-- Entries shown follows --
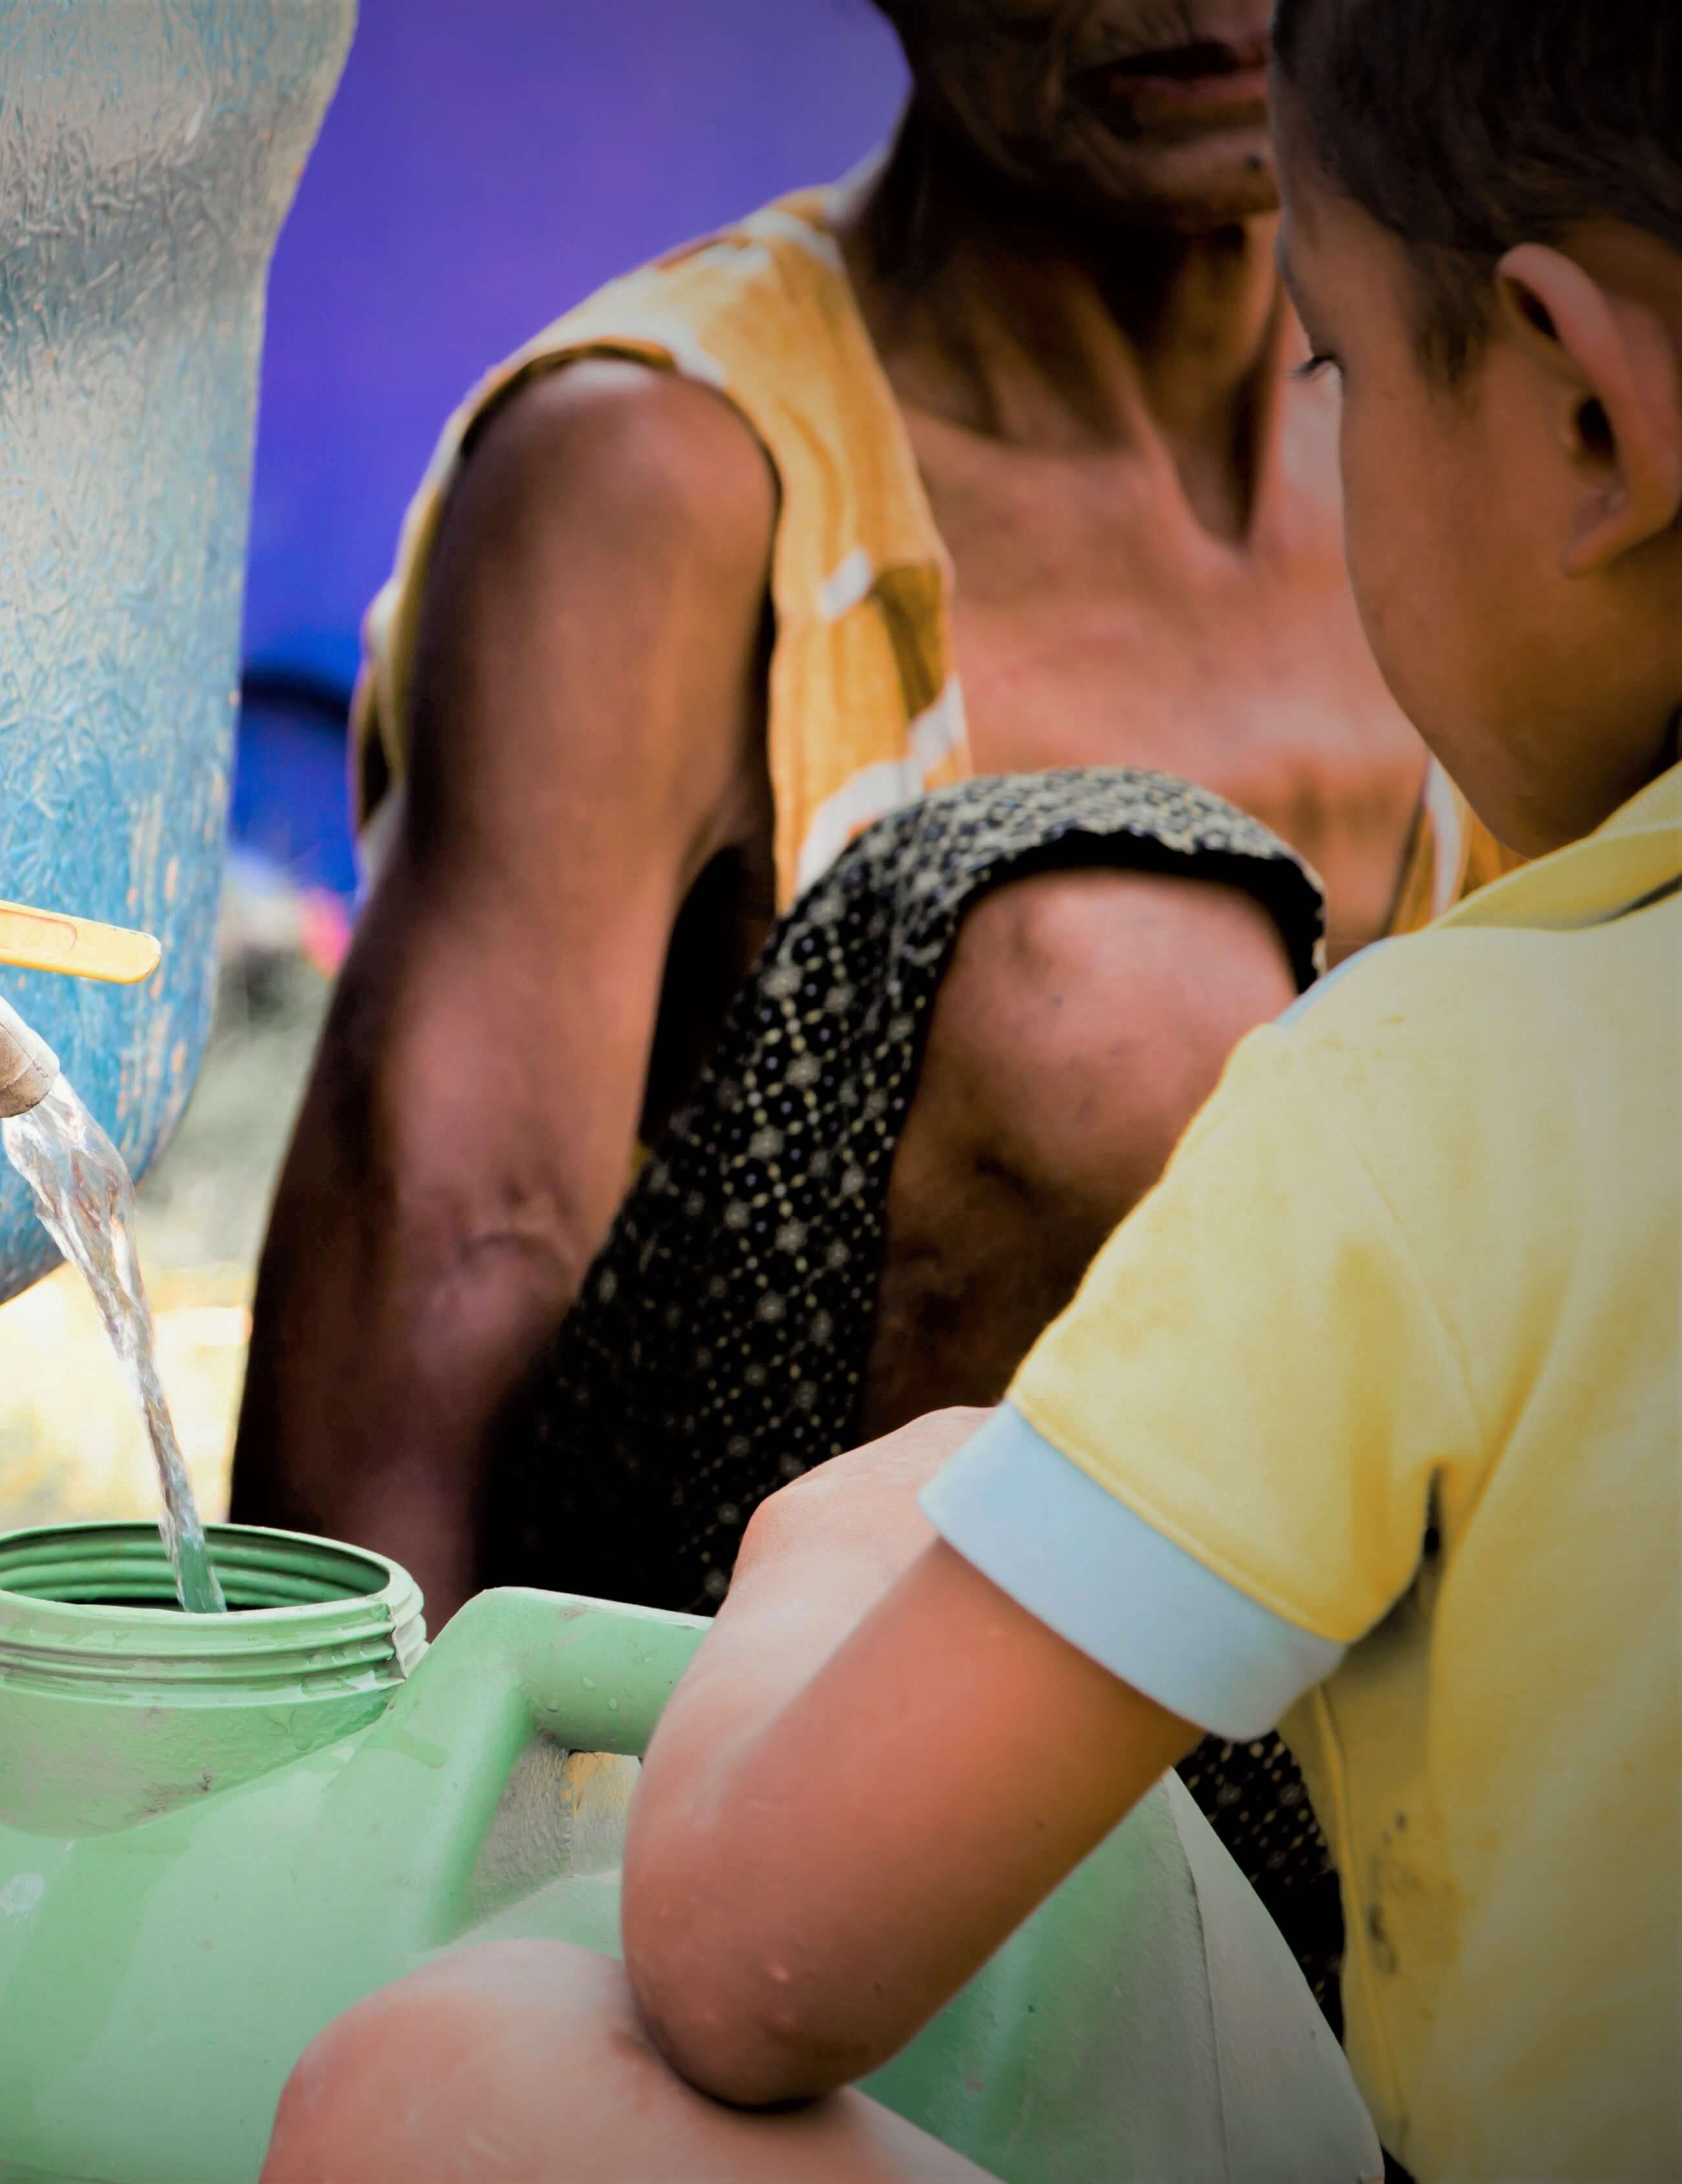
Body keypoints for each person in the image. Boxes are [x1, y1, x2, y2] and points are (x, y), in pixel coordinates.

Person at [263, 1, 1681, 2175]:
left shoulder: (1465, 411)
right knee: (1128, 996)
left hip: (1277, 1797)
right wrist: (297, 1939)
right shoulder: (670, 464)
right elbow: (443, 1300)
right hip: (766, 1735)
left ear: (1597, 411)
-- Entries shown concluded --
-- Entries shown follows --
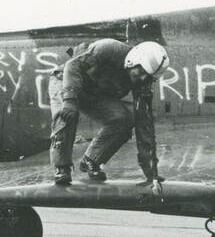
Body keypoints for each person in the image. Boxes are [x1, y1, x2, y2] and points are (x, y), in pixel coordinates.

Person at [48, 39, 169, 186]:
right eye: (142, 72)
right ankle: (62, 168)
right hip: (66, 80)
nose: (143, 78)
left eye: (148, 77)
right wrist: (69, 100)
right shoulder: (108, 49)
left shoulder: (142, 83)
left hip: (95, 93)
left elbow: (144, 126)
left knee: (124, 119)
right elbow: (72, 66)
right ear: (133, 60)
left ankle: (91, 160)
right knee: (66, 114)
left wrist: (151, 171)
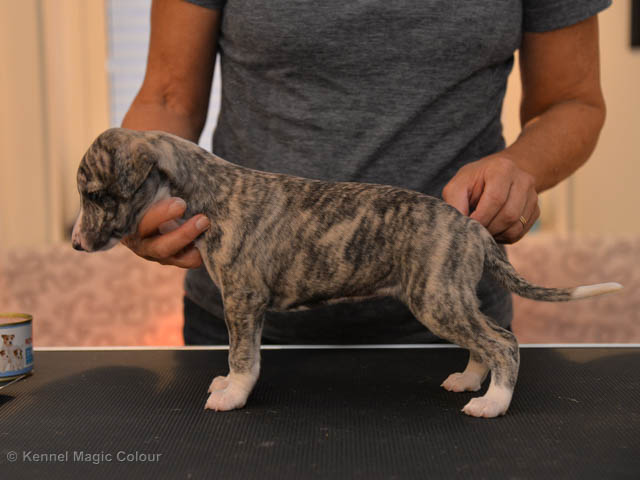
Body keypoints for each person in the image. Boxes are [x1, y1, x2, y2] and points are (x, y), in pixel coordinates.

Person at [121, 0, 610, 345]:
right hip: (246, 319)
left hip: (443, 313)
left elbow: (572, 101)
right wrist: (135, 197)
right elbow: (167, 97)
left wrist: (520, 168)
-- Entries shown concluded --
Prompt: Within the material above, only the stretch from the line holding "left wrist: (151, 171)" through the line holding "left wrist: (520, 168)" is to be restated exactly. Pictures are dropped.

Task result:
left wrist: (151, 171)
Body keypoints for each person in the image. Boxes are [x1, y1, x2, y2] and points are (x, y), in pixel coordinates.

Person at [121, 0, 610, 345]:
right hip: (246, 319)
left hip: (443, 313)
left elbow: (572, 101)
right wrist: (135, 197)
right elbow: (167, 97)
left wrist: (520, 168)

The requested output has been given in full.